That Isner had never beaten Murray before was something of a mystery with the manner of his victory. He was far more than the 6ft 10in serving machine that he is often portrayed, although there were still 36 aces.
He hit a total of 82 winners – more than double that of his opponent – and at times showed a delightful deftness of touch as Murray failed to make the third round of Wimbledon for the first time in his career in a 6-4, 7-6, 6-7, 6-4 defeat.
Having got himself back to his best form since hip surgery three-and-a-half years ago, it would be premature to call time on his Wimbledon career at 35. After all, Isner is two years older and played some of his best tennis in his only third ever appearance on Centre Court.
In Murray’s second such appearance in just the space of 48 hours, he remonstrated with himself, shaking his head with increasing frustration and also berating his box at shots he would have made in his prime.
And yet he very nearly flipped the match, winning the third-set tiebreak and trying one final throw of the dice by requesting for the roof to be shut when a break down in the fourth set.
He remains adamant his fitness is not an issue, the abdominal strain he suffered in the build-up having recovered, and yet there was a distinct lack of match time in the two weeks leading into Wimbledon.
As he had been in the previous round, he was undone by his first-serve percentage, as low as 44 per cent in the first set and, while it increased noticeably in the next two, it was still not enough to trouble his on-court rival.
On paper, it looked a comfortable second-round tie. Isner aside, Murray had dominated against the big players on tour in part down to his strong returning but also his ability to work them around the court. And yet he struggled to implement it against his aggressive-minded American opponent.
Isner recorded just four aces in the opening set – well down on his average – and broke in the third game. Murray had a chance to level but couldn’t quite make an Isner drop shot to convert it.
The No20 seed looked every part the player who had won 16 ATP Tour titles, four of them on grass, in winning that set. But for all Murray’s frustrations in the second set, he increasingly found his way back into the contest and, at times, threatened to turn the tide in his favour.
Game seven seemed pivotal. At 15-15, he had an approach shot to the net which nine times out of 10 he would have put away. But instead he smacked it in the net and stayed there, crouched and grimacing in the aftermath. Crucially, though, he held serve, fist pumping in celebration to his box.
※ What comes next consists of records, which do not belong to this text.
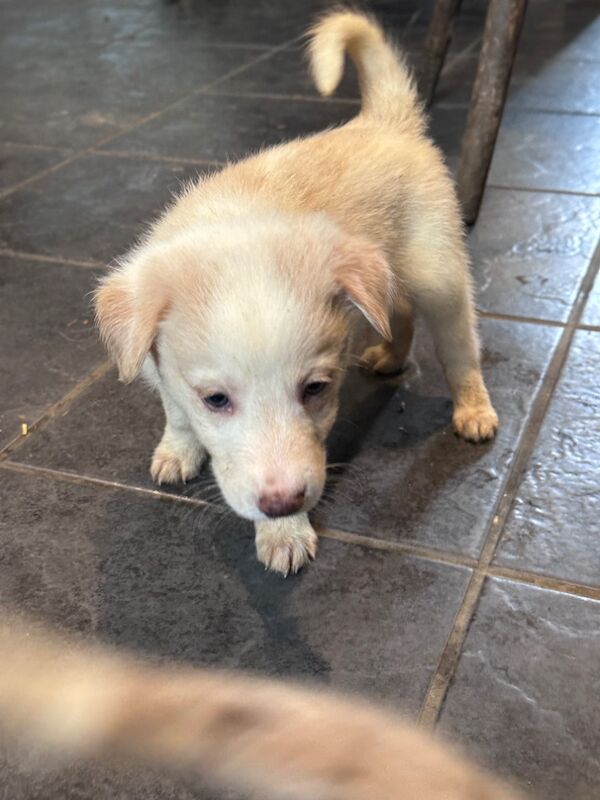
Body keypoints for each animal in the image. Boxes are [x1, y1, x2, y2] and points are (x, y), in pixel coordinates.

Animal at [95, 12, 496, 576]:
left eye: (316, 388)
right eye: (215, 399)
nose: (284, 503)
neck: (233, 221)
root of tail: (383, 121)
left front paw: (282, 533)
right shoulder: (157, 364)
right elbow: (176, 410)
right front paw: (179, 449)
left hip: (439, 273)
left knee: (460, 349)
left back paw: (474, 410)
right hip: (384, 271)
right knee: (398, 313)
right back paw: (390, 356)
It very nearly swung the momentum back in his favour, taking Isner to 30-30 in the next game but without finding a way through.
In the tiebreak, an ice-cool Isner got the mini break to go 3-1 and then 5-2 clear and, while Murray got to within a point of his opponent, it was a deserved tiebreak win for Isner.
It left Murray with a mountain to climb to claw his way back into it. Isner had only lost three of 63 major championship matches having won the opening two sets.
Meanwhile, ten times in his career, Murray had won after going two sets down – nine times at Grand Slams and once in the Davis Cup. And with the cheering and cajoling from his home crowd, there was the prospect of another Houdini act.
Set three was again tight and again resulted in a tiebreak. For the first time in the night, Isner showed his nerves, hitting a wayward forehand off the edge of the racket to give Murray a mini break and a lead he never conceded.
When he took the set, he leapt into the air as though winning a third Wimbledon title, much to the delight of those staying on at SW19.
The hope that it might shift the outcome of the match proved shortlived as Isner broke when Murray limply landed the ball in the net.
At that point, he called for the roof closure, leading to a near-10-minute delay but it could not alter the eventual result and the earliest exit of his Wimbledon career.